Nous trouvons ensuite le Japon. Pour le Japon la question est différente. Il désire revenir à la Société des Nations, mais il désire aussi se comporter en forban. Quelque soit la forme de la SDN et fut-elle dépourvue de sanctions, elle ne peut admettre les mitraillages d'ambassadeurs, les destructions sans déclaration de guerre de villes ouvertes et autres choses du même ordre. Par conséquent pour le Japon le maintien ou la suppression de l'article 16 ne signifie rien.

Les États-Unis ? On peut supprimer tous les articles du Pacte qu'on voudra sans les amener à collaborer avec l'Europe. Pour eux la question n'est pas la présence ou l'absence de mesures coercitives. Elle ne l'a jamais été et les fameuses réserves du Sénat ne signifiaient pas une hostilité à tel ou tel article : simplement il avait choisi les points sur lesquels il savait qu'à Genève on ne transigerait pas. Le courant isolationniste demeure très fort aux États-Unis : il signifie purement et simplement la non-coopération avec l'Europe : dans ces conditions la suppression des mesures coercitives ne suffirait certainement pas à ramener les États-Unis à Genève.

Pour l'Allemagne, la question est différente. Elle proteste dans doute contre l'article 16, mais ce n'est point pour elle le centre du débat. Pour elle tout se résume au mot révision. Elle a vu que la Société pourrait lui permettre de changer sa situation internationale ; elle en a fait partie. Elle a eu l'impression que par la Société elle n'obtiendrait plus rien ; elle s'est retirée. Supprimer ou maintenir l'article 16 ne changera rien à son attitude.

Vient enfin l'Italie ! C'est à elle qu'on pense toujours en parlant de supprimer l'article 16 du Pacte, et on étend son cas aux autres  États non-membres, sans voir le simplisme d'une telle confusion. Mais abolir les clauses coercitives du Pacte ramènerait-il l'Italie ? Nous ne le pensons pas. Sa presse l'a trop souvent répété, la suppression de l'article 16 ne suffirait pas à lui faire occuper son siège à la Société. Il faut bien voir l'attitude de l'Italie, telle que l'exposait Pertinax dans l’Écho de Paris, il n'y a pas extrêmement longtemps. L'Italie cherche à avoir des griefs pour exercer ensuite des revendications. C'est toute sa politique.
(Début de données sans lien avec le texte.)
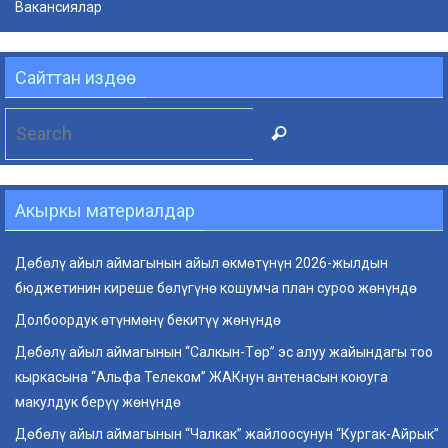
Вакансиялар
Сайттан издөө
Search
Search
for:
Акыркы материалдар
Дөбөлү айыл аймагынын айыл өкмөтүнүн 2026-жылдын
бюджетинин киреше бөлүгүнө кошумча план суроо жөнүндө
Долбоордук өтүнмөнү бекитүү жөнүндө
Дөбөлү айыл аймагынын “Салкын-Төр” эс алуу жайындагы тоо
кыркасына “Альфа Телеком” ЖАКнун антенасын коюуга
макулдук берүү жөнүндө
Дөбөлү айыл аймагынын “Чалкак” жайлоосунун “Кургак-Айрык”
Nous avons tenu à exposer tout au long cette question pour bien montrer à nos lecteurs ce qu'ont d'artificiel et de vain les slogans qui circulent un peu partout, des autobus aux salons, et la plupart des articles de presse. Rien de ceci ne résiste à un peu de réflexion. Et pourtant il ne semble pas difficile de comprendre que la crise actuelle de la vie internationale n'est pas la crise de telle ou telle institution. C'est tout autre chose, une terrible crise morale. Nous traversons une phase de non-coopération internationale. Une phase où triomphe l'esprit de violence, le goût des révolutions brutales, la haine.  Contre ceci nous pouvons beaucoup. Nous pouvons redresser quelques-uns de ces jugements tout faits, nous pouvons détruire un peu ces formules dans lesquelles s'enferment les esprits. N'oublions surtout pas que ce dont nous souffrons, c'est une crise de l'esprit de paix. Or l'esprit de paix c'est à chacun de nous à l'avoir. Esprit de paix dans le domaine international, mais aussi un esprit généralement orienté vers la paix. La paix appelle la paix, et si nous l'avons fait entrer dans notre cœur, si nous l'avons établie dans notre maison, dans notre cité, elle rayonnera. La paix c'est la tranquillité de l'ordre : il n'y a d'ordre que si chaque chose est à sa place, chaque pensée bien orientée. Ne disons donc pas devant les orages qui se lèvent : « Qu'y pouvons-nous ? » Nous pouvons réaliser la paix, et même si nous ne la réalisons pas nous aurons témoigné pour elle et mériterons l'appel des Béatitudes : « Beati Pacifici, bienheureux les faiseurs de paix, le Royaume des Cieux est à eux ! »

Note : Nous signalons sur cette question un excellent article de Chamine, dans le Jour du 27 octobre 1937, Ceux qu'on massacre, ce ne sont pas des sauvages. Remarquons simplement qu'on aurait pas le droit non plus de massacrer ainsi des sauvages !!!